Start of Data for analysis
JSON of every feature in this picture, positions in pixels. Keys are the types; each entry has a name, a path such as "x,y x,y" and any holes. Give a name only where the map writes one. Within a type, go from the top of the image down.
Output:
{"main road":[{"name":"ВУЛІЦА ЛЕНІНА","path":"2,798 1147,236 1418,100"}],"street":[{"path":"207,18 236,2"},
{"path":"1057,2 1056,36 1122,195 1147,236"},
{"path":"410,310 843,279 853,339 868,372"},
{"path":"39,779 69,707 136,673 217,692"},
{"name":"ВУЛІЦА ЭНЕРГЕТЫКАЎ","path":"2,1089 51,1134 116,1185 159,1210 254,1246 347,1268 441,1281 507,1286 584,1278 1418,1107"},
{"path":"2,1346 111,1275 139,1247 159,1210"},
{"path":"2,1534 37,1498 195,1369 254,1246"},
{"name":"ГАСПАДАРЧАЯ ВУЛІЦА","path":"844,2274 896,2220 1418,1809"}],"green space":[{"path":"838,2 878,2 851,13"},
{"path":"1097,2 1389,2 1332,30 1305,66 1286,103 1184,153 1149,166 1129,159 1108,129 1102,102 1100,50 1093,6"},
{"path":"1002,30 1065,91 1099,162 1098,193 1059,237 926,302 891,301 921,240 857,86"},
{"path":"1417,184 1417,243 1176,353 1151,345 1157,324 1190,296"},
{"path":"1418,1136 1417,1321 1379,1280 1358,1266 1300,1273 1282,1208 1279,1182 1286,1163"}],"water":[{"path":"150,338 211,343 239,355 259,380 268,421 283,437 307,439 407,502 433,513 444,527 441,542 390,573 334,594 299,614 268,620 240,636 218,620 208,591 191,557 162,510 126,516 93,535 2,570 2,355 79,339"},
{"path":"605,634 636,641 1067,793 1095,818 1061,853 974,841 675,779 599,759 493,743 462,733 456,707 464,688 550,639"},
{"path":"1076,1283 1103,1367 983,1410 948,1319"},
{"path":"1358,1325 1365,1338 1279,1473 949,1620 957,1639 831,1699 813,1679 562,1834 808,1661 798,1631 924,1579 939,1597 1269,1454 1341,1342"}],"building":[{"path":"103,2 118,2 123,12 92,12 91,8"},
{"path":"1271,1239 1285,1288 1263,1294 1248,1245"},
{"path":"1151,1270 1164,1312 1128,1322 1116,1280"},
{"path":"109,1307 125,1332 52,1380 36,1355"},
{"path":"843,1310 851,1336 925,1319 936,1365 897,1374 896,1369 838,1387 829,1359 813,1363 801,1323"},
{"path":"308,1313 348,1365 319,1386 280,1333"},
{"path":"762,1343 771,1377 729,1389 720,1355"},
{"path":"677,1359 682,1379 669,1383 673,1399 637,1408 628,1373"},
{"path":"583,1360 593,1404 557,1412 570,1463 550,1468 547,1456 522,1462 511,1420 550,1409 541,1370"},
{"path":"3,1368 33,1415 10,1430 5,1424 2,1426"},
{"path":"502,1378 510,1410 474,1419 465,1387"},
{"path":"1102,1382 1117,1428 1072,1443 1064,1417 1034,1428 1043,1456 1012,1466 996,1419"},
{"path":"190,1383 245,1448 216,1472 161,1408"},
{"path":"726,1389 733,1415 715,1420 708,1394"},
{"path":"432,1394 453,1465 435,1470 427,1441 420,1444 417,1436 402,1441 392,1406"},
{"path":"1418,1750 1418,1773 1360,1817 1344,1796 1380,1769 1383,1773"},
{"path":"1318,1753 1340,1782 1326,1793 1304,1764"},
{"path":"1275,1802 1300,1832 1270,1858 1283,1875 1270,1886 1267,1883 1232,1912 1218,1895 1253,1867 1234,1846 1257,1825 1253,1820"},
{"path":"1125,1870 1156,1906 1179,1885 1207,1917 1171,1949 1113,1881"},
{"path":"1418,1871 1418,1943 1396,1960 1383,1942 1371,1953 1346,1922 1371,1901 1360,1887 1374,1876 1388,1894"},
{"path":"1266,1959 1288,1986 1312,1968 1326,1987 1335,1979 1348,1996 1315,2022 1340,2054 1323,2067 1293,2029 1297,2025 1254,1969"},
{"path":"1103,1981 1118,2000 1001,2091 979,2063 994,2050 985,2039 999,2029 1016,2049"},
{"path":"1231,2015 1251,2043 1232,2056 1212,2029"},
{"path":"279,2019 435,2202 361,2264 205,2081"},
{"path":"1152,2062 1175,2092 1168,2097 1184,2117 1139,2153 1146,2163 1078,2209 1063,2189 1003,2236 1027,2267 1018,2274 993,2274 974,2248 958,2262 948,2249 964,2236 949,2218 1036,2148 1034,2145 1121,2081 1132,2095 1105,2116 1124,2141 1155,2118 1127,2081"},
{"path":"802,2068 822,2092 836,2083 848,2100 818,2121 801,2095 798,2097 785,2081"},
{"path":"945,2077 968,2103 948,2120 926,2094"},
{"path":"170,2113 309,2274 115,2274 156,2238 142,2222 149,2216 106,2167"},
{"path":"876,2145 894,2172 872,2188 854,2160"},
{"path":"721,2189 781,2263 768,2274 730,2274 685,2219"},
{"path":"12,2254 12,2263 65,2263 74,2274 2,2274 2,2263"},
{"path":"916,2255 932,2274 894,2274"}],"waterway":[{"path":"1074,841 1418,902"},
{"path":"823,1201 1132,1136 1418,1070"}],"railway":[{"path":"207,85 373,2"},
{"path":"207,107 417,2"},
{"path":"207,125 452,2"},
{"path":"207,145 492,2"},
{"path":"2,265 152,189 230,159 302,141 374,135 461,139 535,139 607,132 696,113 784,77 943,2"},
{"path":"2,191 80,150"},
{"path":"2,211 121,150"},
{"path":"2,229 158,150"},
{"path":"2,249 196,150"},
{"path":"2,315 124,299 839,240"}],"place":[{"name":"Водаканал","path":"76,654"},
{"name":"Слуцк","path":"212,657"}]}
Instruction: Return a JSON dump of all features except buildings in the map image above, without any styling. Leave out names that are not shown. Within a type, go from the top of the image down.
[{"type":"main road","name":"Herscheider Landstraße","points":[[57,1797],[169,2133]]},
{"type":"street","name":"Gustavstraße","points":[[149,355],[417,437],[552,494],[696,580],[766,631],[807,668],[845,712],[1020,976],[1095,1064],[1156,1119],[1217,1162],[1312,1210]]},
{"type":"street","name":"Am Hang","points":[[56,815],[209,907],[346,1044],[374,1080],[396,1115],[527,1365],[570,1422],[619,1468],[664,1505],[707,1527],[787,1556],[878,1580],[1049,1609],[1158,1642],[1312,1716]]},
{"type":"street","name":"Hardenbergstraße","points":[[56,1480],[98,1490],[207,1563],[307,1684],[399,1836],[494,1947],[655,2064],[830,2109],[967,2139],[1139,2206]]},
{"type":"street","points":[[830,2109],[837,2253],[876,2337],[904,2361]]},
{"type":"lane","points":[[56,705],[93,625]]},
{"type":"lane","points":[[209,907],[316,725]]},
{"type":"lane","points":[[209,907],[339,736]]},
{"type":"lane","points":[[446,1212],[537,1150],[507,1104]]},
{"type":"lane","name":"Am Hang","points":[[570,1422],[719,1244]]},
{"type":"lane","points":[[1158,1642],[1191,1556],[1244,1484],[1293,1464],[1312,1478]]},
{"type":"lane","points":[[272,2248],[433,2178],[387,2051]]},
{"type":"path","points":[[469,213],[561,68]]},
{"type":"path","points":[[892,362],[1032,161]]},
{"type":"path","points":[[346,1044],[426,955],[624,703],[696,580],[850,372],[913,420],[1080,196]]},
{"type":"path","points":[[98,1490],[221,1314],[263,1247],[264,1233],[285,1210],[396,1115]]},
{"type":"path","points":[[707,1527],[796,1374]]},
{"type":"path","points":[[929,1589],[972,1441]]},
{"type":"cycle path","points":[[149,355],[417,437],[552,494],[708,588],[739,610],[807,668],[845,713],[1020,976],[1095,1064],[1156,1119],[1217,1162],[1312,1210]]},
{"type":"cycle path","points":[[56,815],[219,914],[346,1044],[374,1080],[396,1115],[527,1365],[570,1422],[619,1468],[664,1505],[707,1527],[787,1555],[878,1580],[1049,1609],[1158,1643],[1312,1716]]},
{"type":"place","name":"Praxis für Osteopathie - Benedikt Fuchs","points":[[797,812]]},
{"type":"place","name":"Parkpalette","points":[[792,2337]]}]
End of Data for analysis
(Task description) Every line that contains the string "cycle" should be returned from the data.

(Answer space)
{"type":"cycle path","points":[[149,355],[417,437],[552,494],[708,588],[739,610],[807,668],[845,713],[1020,976],[1095,1064],[1156,1119],[1217,1162],[1312,1210]]},
{"type":"cycle path","points":[[56,815],[219,914],[346,1044],[374,1080],[396,1115],[527,1365],[570,1422],[619,1468],[664,1505],[707,1527],[787,1555],[878,1580],[1049,1609],[1158,1643],[1312,1716]]},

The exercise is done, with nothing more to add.